Я поехал дневным поездом, он протискивался на юг через узкий туннель Трентского моста. В полях под проливным дождем как вкопанные стояли коровы, будто они и сами из дождя и хотят впитать его и еще раздуться. Я не успел позавтракать и теперь пошел в вагон-ресторан подзаправиться, но пока до него добрался, меня так растрясло, даже вроде есть расхотелось.

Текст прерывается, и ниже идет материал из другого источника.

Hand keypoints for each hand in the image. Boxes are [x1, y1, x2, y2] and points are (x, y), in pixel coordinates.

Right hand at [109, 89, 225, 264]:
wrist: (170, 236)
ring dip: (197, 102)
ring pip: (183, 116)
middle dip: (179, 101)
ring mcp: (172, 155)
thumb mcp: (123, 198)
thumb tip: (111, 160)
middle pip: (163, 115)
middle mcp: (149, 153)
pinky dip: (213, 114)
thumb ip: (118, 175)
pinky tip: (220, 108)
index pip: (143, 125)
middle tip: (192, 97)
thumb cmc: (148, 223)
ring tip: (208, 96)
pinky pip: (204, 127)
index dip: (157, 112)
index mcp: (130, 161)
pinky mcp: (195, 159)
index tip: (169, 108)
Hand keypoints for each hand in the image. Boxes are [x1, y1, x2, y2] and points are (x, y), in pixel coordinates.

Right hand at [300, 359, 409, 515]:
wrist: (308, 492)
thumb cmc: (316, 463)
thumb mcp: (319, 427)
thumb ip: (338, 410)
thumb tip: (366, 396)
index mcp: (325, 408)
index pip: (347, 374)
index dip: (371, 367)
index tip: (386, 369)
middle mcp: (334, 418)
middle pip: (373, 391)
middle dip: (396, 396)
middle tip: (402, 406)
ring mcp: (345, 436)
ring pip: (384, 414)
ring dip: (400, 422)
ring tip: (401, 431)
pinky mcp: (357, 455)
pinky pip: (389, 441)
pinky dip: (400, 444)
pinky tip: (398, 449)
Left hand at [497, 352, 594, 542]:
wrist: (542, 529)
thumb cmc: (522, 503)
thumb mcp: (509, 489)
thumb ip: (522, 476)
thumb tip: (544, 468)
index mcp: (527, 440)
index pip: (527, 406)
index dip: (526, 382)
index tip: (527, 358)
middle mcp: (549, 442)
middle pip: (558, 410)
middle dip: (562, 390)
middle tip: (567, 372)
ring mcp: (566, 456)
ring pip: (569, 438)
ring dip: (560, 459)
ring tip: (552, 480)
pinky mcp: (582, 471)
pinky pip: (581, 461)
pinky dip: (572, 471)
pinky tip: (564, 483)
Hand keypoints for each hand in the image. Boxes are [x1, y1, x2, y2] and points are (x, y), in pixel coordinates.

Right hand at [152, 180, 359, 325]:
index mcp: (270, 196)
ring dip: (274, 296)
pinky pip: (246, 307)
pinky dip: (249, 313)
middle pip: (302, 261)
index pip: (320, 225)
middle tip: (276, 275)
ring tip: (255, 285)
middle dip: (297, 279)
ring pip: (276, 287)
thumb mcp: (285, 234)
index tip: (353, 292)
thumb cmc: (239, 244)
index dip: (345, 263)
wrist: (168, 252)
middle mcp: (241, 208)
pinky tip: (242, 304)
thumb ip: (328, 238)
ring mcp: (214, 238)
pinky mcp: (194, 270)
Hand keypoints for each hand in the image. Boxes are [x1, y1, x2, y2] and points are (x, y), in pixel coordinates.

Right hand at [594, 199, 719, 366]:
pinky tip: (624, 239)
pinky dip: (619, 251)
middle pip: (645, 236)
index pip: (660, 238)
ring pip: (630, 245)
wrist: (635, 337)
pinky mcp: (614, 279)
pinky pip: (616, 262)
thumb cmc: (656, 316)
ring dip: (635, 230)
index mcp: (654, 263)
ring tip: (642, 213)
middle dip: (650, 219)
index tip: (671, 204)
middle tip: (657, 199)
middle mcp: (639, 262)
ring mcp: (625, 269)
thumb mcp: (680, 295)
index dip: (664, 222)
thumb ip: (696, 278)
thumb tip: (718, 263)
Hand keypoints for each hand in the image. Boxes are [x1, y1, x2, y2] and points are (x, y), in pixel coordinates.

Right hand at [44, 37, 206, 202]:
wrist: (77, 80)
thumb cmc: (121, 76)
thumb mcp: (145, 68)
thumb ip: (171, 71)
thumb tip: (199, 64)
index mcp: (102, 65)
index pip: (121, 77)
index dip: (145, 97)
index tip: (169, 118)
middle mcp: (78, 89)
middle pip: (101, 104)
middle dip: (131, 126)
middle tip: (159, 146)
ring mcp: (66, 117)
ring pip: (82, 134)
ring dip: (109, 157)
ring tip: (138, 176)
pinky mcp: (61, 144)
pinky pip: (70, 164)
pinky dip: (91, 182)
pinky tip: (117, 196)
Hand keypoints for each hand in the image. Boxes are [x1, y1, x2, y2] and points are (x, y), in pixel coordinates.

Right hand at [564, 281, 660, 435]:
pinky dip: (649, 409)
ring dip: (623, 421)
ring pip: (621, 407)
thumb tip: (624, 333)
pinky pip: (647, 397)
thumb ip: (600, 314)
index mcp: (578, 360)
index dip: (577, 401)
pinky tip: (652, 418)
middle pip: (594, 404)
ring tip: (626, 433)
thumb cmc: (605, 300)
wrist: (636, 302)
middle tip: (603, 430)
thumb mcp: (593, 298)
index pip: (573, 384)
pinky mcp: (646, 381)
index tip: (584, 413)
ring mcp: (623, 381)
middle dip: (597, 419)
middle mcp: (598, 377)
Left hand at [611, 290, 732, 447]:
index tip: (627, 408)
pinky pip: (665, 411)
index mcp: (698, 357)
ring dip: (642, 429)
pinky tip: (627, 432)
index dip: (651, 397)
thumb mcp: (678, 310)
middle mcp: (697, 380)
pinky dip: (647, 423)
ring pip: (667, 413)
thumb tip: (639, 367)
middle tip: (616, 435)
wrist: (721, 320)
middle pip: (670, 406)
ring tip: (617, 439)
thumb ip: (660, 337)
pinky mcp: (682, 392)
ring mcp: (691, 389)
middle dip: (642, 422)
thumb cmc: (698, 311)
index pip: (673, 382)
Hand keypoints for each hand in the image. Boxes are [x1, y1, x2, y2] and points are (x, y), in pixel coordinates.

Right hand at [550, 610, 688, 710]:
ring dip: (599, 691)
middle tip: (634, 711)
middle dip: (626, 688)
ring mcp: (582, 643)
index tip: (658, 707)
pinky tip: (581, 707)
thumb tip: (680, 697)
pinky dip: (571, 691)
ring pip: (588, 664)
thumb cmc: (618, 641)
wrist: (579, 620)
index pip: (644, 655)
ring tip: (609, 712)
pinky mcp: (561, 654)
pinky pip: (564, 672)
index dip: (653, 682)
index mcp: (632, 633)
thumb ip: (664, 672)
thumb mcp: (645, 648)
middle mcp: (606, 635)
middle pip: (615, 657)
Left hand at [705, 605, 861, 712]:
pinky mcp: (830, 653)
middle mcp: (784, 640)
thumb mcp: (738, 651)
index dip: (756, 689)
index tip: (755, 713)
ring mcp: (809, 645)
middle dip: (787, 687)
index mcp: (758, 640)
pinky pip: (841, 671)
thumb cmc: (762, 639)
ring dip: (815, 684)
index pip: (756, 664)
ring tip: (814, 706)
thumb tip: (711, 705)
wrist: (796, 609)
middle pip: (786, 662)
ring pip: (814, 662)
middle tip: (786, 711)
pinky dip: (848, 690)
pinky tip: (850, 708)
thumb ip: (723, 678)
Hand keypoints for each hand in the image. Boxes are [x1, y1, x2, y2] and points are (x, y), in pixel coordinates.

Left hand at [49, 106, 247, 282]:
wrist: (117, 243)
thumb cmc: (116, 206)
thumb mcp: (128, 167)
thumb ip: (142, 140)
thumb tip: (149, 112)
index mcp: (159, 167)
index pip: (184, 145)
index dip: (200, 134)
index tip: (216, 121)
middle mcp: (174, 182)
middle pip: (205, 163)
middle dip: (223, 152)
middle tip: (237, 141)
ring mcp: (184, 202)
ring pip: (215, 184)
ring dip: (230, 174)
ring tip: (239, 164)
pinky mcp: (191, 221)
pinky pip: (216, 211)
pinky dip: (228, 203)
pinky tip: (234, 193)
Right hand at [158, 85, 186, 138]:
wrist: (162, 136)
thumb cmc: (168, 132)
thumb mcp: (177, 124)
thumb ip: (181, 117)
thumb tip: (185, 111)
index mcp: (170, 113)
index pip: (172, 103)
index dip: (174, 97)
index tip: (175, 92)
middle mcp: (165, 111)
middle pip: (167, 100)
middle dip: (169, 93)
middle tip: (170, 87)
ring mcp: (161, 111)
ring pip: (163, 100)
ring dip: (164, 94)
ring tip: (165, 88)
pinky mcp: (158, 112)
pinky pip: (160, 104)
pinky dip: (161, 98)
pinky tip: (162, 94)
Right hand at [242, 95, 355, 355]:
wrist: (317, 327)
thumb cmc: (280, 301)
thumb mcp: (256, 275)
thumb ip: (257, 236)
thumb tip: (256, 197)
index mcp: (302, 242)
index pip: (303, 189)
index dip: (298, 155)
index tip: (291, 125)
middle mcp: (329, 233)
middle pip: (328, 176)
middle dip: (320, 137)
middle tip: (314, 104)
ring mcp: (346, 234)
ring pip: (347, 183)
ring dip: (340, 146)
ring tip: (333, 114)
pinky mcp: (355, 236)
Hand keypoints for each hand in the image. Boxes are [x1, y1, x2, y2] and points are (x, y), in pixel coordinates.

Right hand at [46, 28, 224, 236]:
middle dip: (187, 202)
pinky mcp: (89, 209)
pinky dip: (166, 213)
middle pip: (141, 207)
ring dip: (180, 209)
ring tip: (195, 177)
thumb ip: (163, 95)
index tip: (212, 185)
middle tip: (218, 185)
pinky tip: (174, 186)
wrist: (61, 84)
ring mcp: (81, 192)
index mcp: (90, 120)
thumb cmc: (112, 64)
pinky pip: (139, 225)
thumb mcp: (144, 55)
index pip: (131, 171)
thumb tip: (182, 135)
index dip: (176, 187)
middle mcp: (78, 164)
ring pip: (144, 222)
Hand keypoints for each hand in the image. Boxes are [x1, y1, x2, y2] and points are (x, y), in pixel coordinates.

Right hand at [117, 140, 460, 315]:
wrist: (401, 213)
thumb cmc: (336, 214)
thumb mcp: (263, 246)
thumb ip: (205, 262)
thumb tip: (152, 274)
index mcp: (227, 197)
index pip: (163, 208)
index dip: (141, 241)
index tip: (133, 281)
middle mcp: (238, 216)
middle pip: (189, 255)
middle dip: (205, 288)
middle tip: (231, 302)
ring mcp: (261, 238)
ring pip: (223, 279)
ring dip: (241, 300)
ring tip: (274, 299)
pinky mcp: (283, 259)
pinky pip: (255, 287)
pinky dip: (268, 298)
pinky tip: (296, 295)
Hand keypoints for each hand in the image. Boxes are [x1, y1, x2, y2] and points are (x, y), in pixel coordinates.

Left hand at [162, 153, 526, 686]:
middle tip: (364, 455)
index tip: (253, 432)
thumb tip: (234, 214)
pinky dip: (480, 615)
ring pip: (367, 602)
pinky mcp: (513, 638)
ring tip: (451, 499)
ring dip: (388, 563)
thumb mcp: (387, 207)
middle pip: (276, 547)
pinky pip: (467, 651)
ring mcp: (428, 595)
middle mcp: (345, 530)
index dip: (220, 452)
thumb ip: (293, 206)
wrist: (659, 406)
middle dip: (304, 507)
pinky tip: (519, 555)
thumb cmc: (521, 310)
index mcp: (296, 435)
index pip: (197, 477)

Я знал, в Лондоне меня ждут тревоги и заботы, но едва принялся за еду, и мне уже показалось — не так страшен черт, и скоро уныние как рукой сняло. Поезд мчал чуть не галопом, суп выплескивался из тарелки, даже трудно было за едой читать газету. Я поглядел, может, какой мой однофамилец помер, или женился, или его следует помянуть добрым словом, потому как он отдал свою славную жизнь в какой-нибудь войне — а их много идет сейчас в мире, — или, может, кто обручился, или у кого родился законный младенец. Да только ничего такого в газете не обнаружил и стал просматривать объявления — какие продаются дома и машины; но все оказалось не по моему требовательному вкусу.